Fig. 2. Experimental setup and deflection images. (a) Single photons from a single photon emitter (SPE) are sent to the sequential weak measurement setup. The single photon property is characterized by the second order autocorrelation function, in which the dip at the zero delay time is fitted to be g2(0)=0.025. The polarization of the single photons is set by a half-wave plate (HWP1). A lens (f=150  mm) is used to focus the photon to the right screen of the spatial light modulator (SLM) for the horizontal weak coupling, where the hologram loaded is a vertical grating. The coupling strength is adjusted by changing the density of the grating. The photons are then refocused on the left screen of the SLM by a lens with f=75  mm for the vertical coupling, where the hologram loaded is a horizontal grating with the same density. The HWP2 is used to rotate the polarization of the photon before the screen to adjust the direction of the pointer. The photons are then finally detected by an intensified charge coupled device (ICCD) in the focus plane of a lens with f=150  mm. (b) The images of photon distributions detected by the ICCD with different coupling strengths γexp. The inserts with blue background are the theoretical predictions of the corresponding experimental images when γexp>0.2366, and the Corr represents the correlation value between experimental and theoretical images.

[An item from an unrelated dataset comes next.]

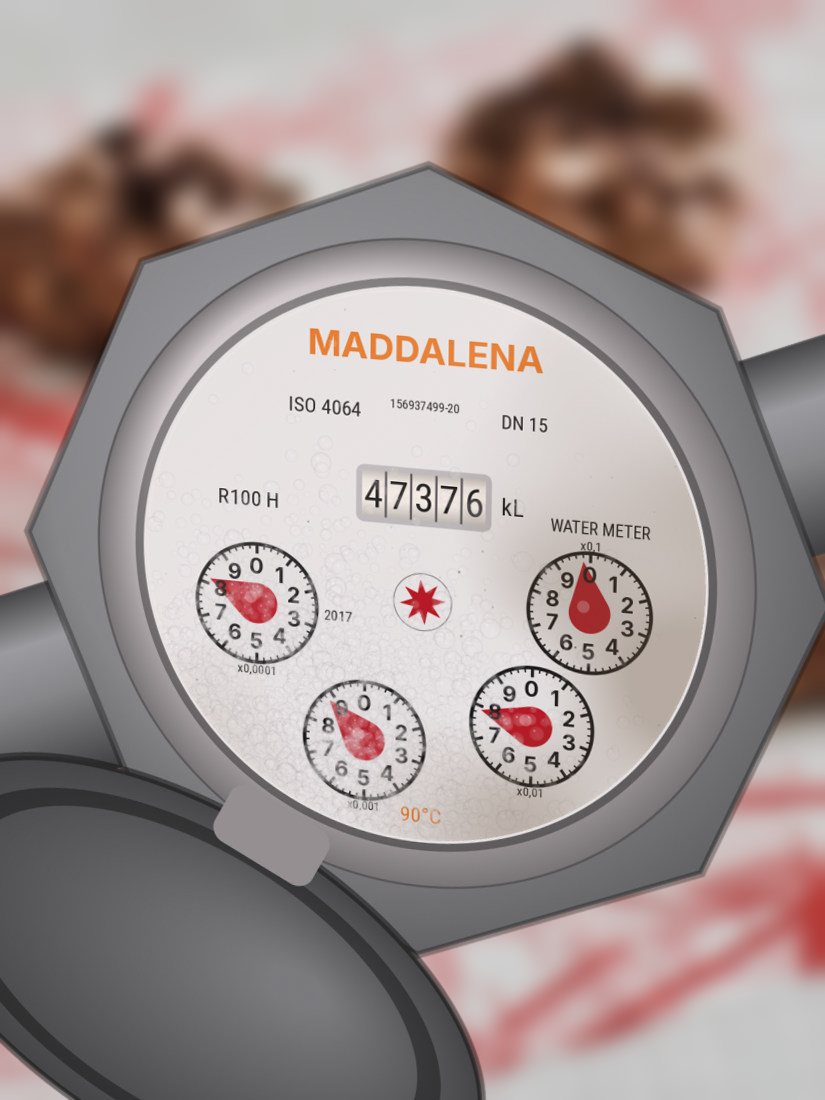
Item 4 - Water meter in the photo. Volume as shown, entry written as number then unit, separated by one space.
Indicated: 47375.9788 kL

Fig. 3. Deflections of the pointer’s position and the normalized result of sequential weak measurements in the one-qubit system. (a) The brown and blue dots represent the experimental results of the pointer positions ⟨x^⟩ and ⟨y^⟩, respectively. The brown and blue lines represent the corresponding theoretical predictions. (b) The green dots represent the experimental results of the joint pointer position ⟨x^⊗y^⟩ with the green solid line representing the corresponding theoretical prediction. The red data represents the anomalous joint pointer position. (c) The black dots represent the inferred values of M=⟨x^⊗y^⟩/γexp2, while the theoretical prediction is shown as a black line.

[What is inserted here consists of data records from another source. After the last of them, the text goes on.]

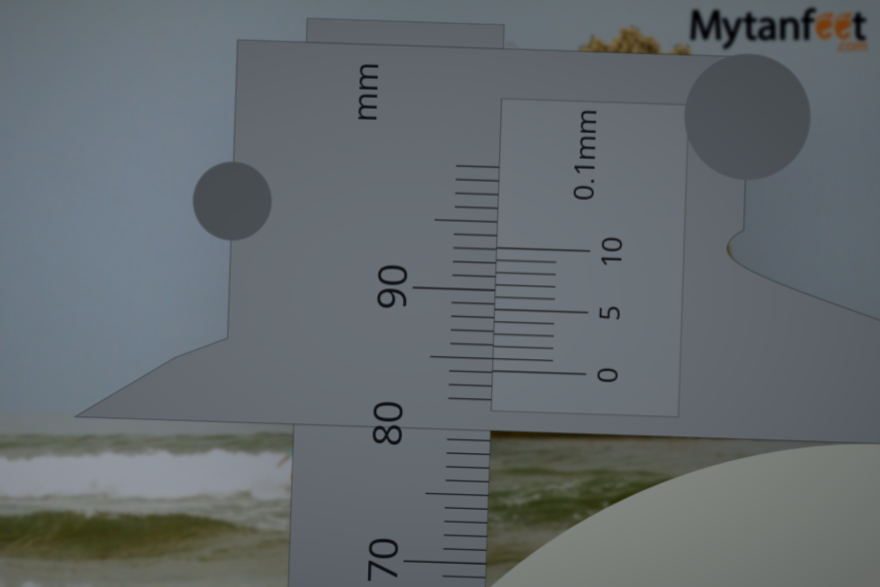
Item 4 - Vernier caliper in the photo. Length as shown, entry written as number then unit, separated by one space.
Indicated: 84.1 mm
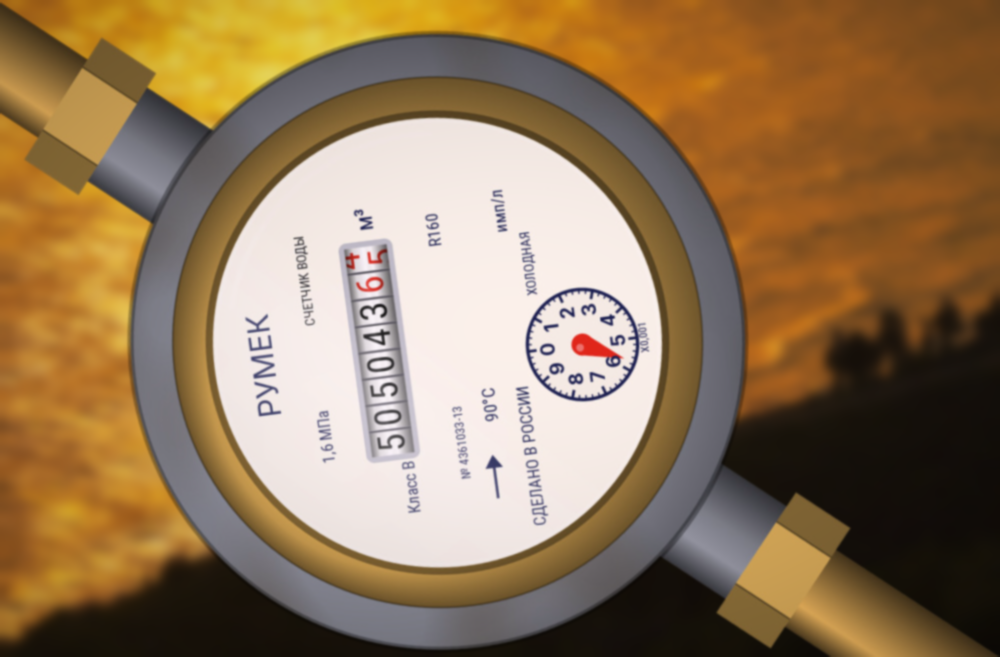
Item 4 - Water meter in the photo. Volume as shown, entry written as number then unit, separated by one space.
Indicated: 505043.645 m³
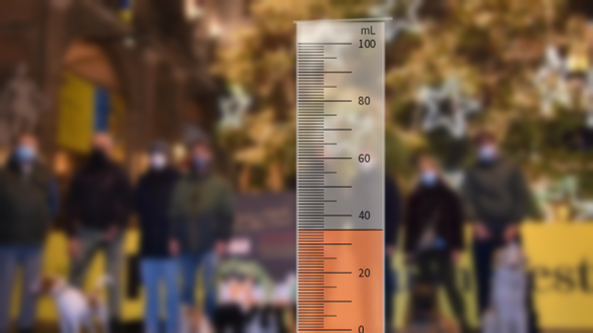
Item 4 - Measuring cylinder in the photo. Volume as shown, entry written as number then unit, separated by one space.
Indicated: 35 mL
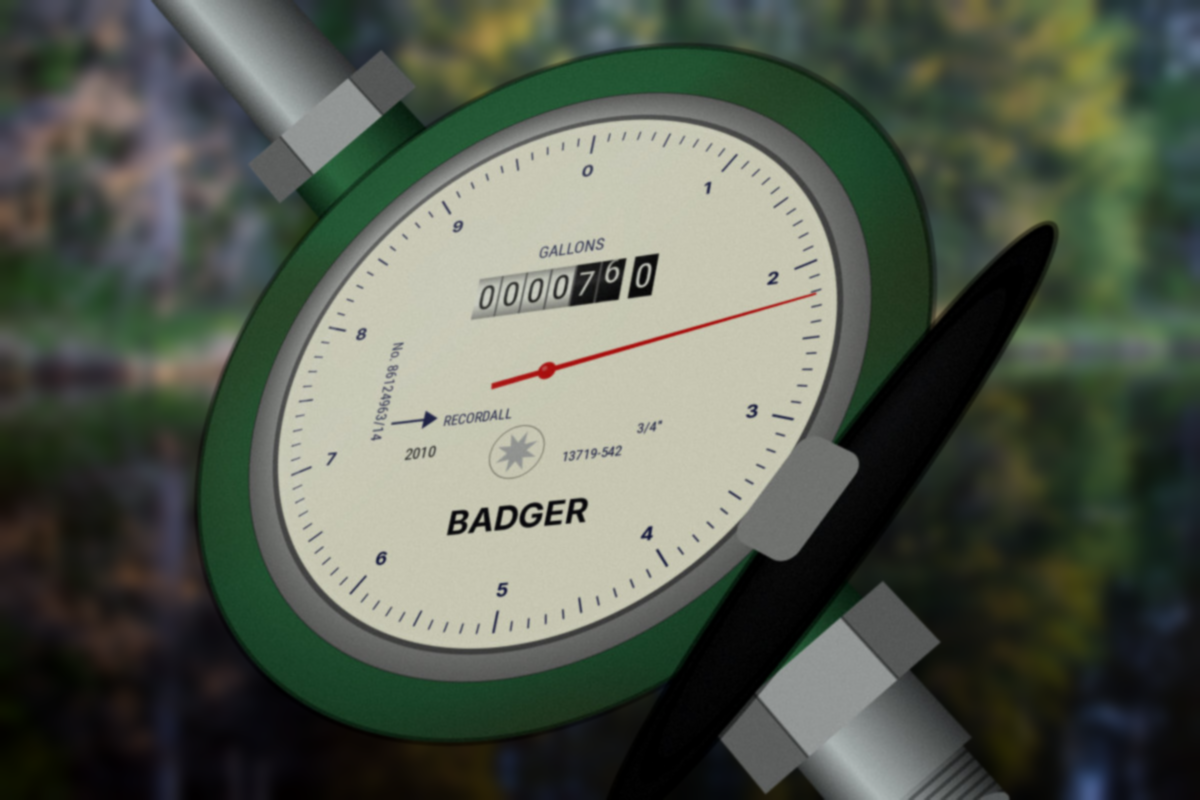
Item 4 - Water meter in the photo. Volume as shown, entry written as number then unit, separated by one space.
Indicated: 762.2 gal
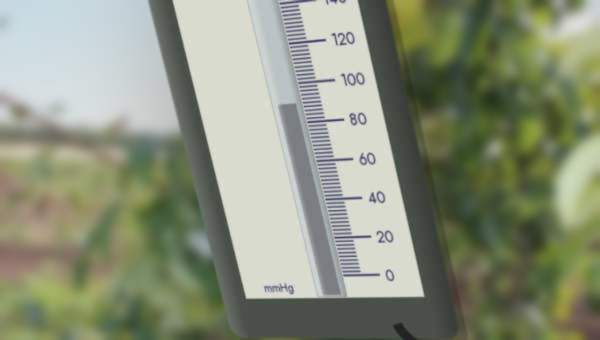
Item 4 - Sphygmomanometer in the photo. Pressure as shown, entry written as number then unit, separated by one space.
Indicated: 90 mmHg
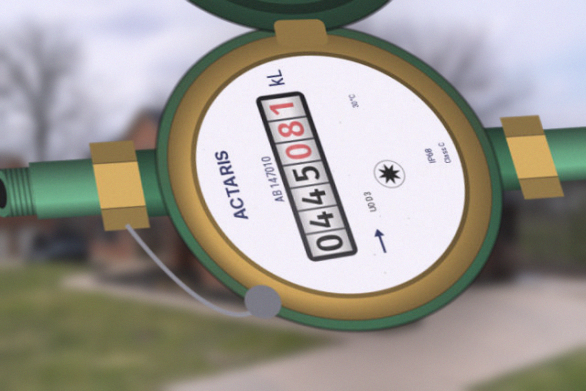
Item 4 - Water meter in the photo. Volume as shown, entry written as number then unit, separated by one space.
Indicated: 445.081 kL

Fig. 4. Deflections of pointer positions via sequential weak measurements in the two-qubit system. (a) The brown and blue dots represent the experimental results with the brown and blue lines representing the corresponding theoretical predictions, respectively. (b) The green dots represent the joint average pointer positions ⟨x^⊗y^⟩ with the green line representing the corresponding theoretical prediction.

Fig. 5. Weak measurement based on the liquid crystal spatial light modulator (SLM). (a) The input photons are transformed from the coordinate space to the momentum space by a Fourier lens and focused on the screen of SLM. A phase that changes linearly along the x direction is applied on photons by the SLM, and then photons are re-transformed from the momentum space to the coordinate space by another Fourier lens. The photon wave packet will be transversely shifted slightly, which is known as weak measurement. (b) The relation between grating densities α on SLM and coupling strength γexp.

Fig. 6. Experimental setup of the single photon emitter (SPE).